California’s New Gun Grabs Face Challenges in Federal Court

On October 4, 2023, California Governor Gavin Newsom conducted a press conference where he signed nearly two dozen gun control bills into law. 

Two bills in particular, Senate Bill 2 and Assembly Bill 28 — have received considerable attention. AB 28 slaps on a 11% “sin tax” on firearms and ammo. SB 2 establishes new requirements that make it more difficult to obtain a permit to carry a firearm in public creates scores of new “sensitive places” where concealed carry permits are invalid.

In response to the passage of these gun control bills, pro-gun organizations such as the California Rifle & Pistol Association (CRPA) have pursued legal action against these gun control laws. 

On October 3, CRPA filed a motion for a preliminary injunction to prevent the law from going into effect. At the moment, the California state government has until November 3rd to file its opposition to CRPA’s injunction request.  CRPA will subsequently have until November 20th to issue a response to the opposition.  A hearing is currently scheduled before United States District Court Judge Cormac Carney is scheduled to hear this case on December 4.
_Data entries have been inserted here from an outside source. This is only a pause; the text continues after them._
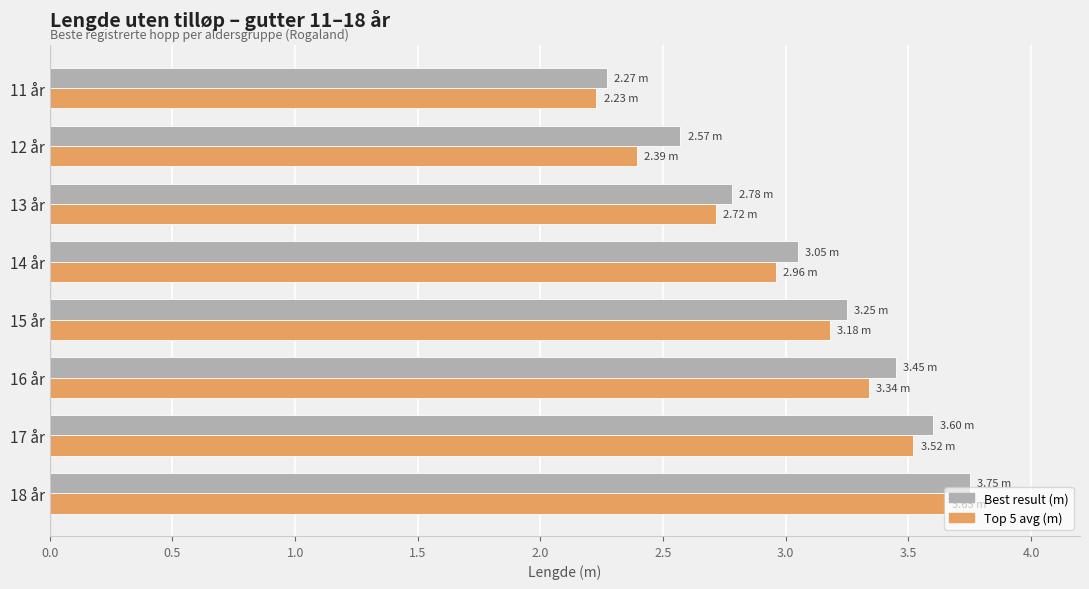

What is the difference between the maximum and minimum values in the Best result (m) series?

1.5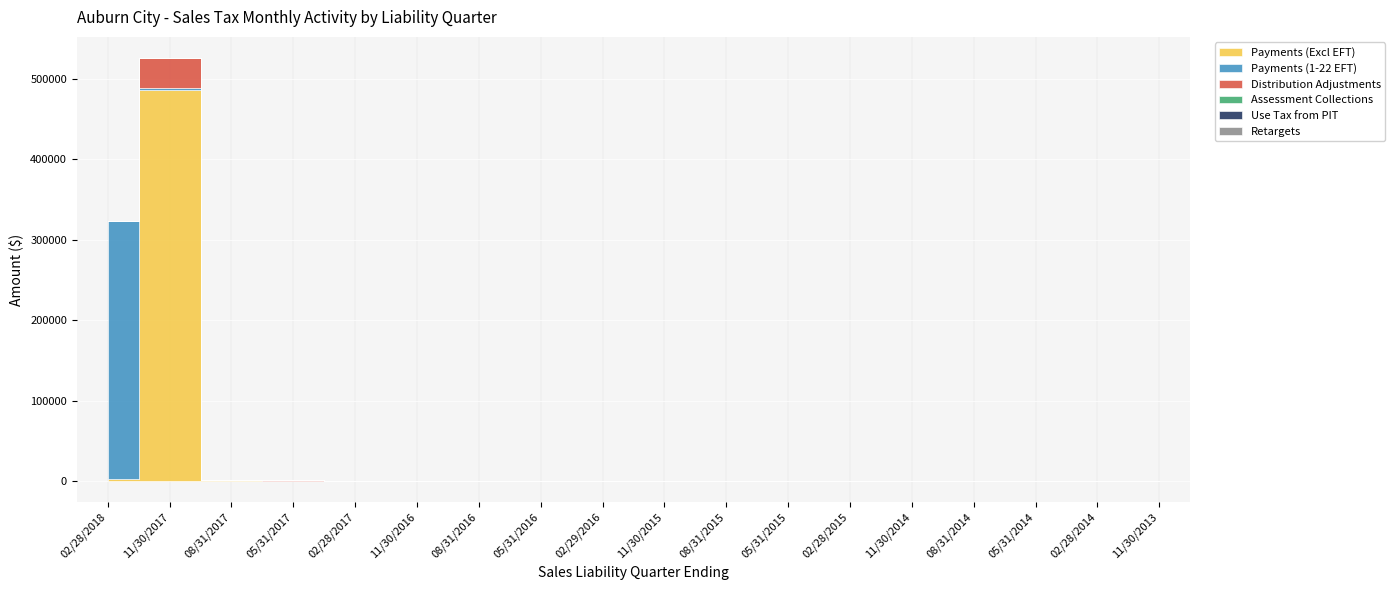

Reading right to left, transcribe all the data shown in this chart.

Payments (Excl EFT): 49.1	39.4	58.4	48.1	52.2	50.3	56.7	43.4	43.6	63.1	26.9	63.7	87.2	166.5	120.4	506.4	486314.0	2287.6
Payments (1-22 EFT): 0.0	0.0	0.0	0.0	0.0	0.0	0.0	0.0	0.0	0.0	0.0	0.0	0.0	0.0	0.0	4.7	3024.3	321481.8
Distribution Adjustments: 0.0	0.0	0.0	0.0	0.0	0.0	0.0	0.0	54.2	0.0	0.0	0.0	0.0	19.1	889.7	829.6	36806.4	0.0
Assessment Collections: 0.0	0.0	0.0	0.0	4.6	1.9	0.0	0.0	0.7	0.0	1.0	0.0	0.1	0.0	0.0	0.0	0.0	0.0
Use Tax from PIT: 0.0	7.9	0.0	0.0	0.0	0.1	0.0	0.0	0.0	0.5	0.0	0.0	0.0	8.0	0.0	0.0	0.0	0.0
Retargets: 7.4	5.6	5.6	9.8	6.8	6.4	6.1	15.8	9.8	11.4	20.4	1.7	7.9	19.6	15.8	0.0	136.6	271.3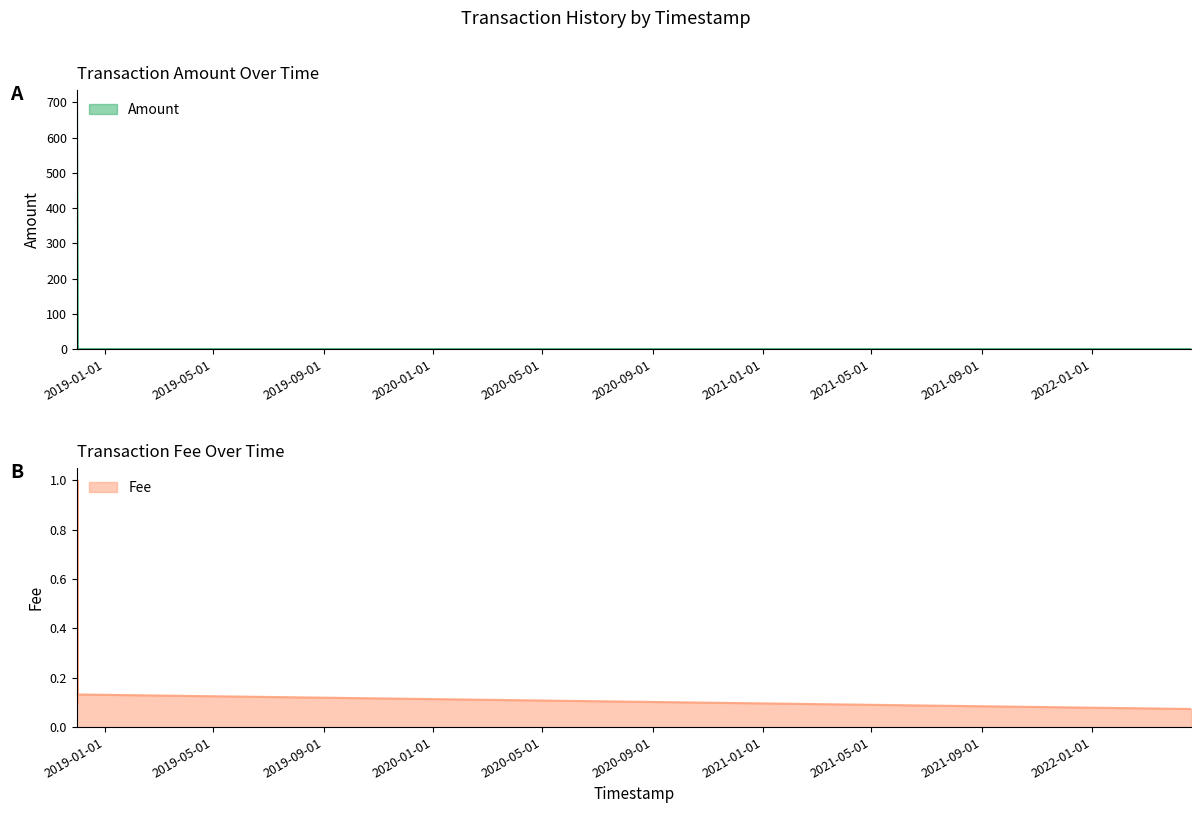

What is the spread (max minus min) of values at 2018-12-01 02:49:43?

699.9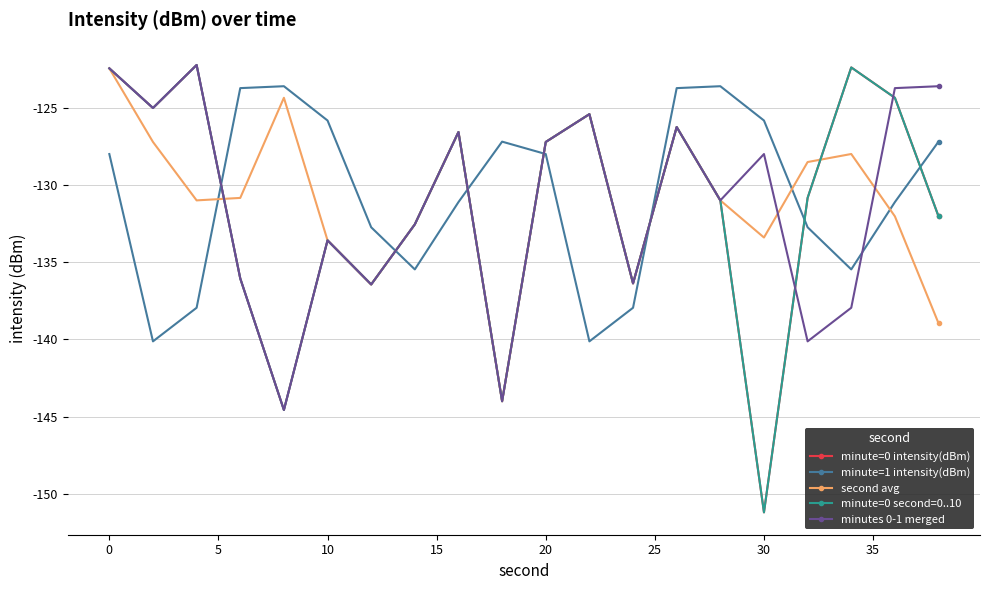

Reading left to right, list all the values displayed in this chart.

minute=0 intensity(dBm): -122.4	-125.0	-122.2	-136.0	-144.6	-133.6	-136.4	-132.5	-126.6	-144.0	-127.2	-125.4	-136.4	-126.2	-131.0	-151.2	-130.8	-122.4	-124.3	-132.0
minute=1 intensity(dBm): -128.0	-140.1	-137.9	-123.7	-123.6	-125.8	-132.7	-135.5	-131.1	-127.2	-128.0	-140.1	-137.9	-123.7	-123.6	-125.8	-132.7	-135.5	-131.1	-127.2
second avg: -122.4	-127.2	-131.0	-130.8	-124.3	-133.6	-136.4	-132.5	-126.6	-144.0	-127.2	-125.4	-136.4	-126.2	-131.0	-133.4	-128.5	-128.0	-132.0	-139.0
minute=0 second=0..10: -122.4	-125.0	-122.2	-136.0	-144.6	-133.6	-136.4	-132.5	-126.6	-144.0	-127.2	-125.4	-136.4	-126.2	-131.0	-151.2	-130.8	-122.4	-124.3	-132.0
minutes 0-1 merged: -122.4	-125.0	-122.2	-136.0	-144.6	-133.6	-136.4	-132.5	-126.6	-144.0	-127.2	-125.4	-136.4	-126.2	-131.0	-128.0	-140.1	-137.9	-123.7	-123.6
Like all forms of gun control, these laws will not make Californians safer. If anything, they will give criminals the upper hand against the law-abiding now that they know that their potential victims will be disarmed. 

However, California is captured by a thoroughly anti-gun political class. This same crop of leaders is still bitter about the Supreme Court’s landmark New York State Rifle & Pistol Association, Inc. v. Bruen decision, which ruled that governments can’t arbitrarily restrict the ability to carry a handgun in public. Moreover, this ruling determined that any gun control law that does not comply with the text, history, and tradition of the Second Amendment is unconstitutional.

Such a decision has made gun controllers in the Golden State furious. Hence, their continued push for civilian disarmament measures, unconstitutionality be damned. 

One of the harsh realities of California politics is that gun owners have very little avenues for affecting political change in the state. Democrats are in firm control of both chambers of the California General Assembly — 62-18 in the General Assembly and 32-8 in the State Senate — so any measures to roll back gun control are largely dead on arrival. 

Sadly, that’s the nature of politics in monolithically blue states. As a result, savvy gun activists have had to turn to the courts to bring about changes in gun control policy in states such as California. In the present state of polarized politics in the US, gun owners will have to take whatever they can get through the court system. However, a multi-pronged strategy to fight gun control remains the most optimal way of restoring the right to bear arms.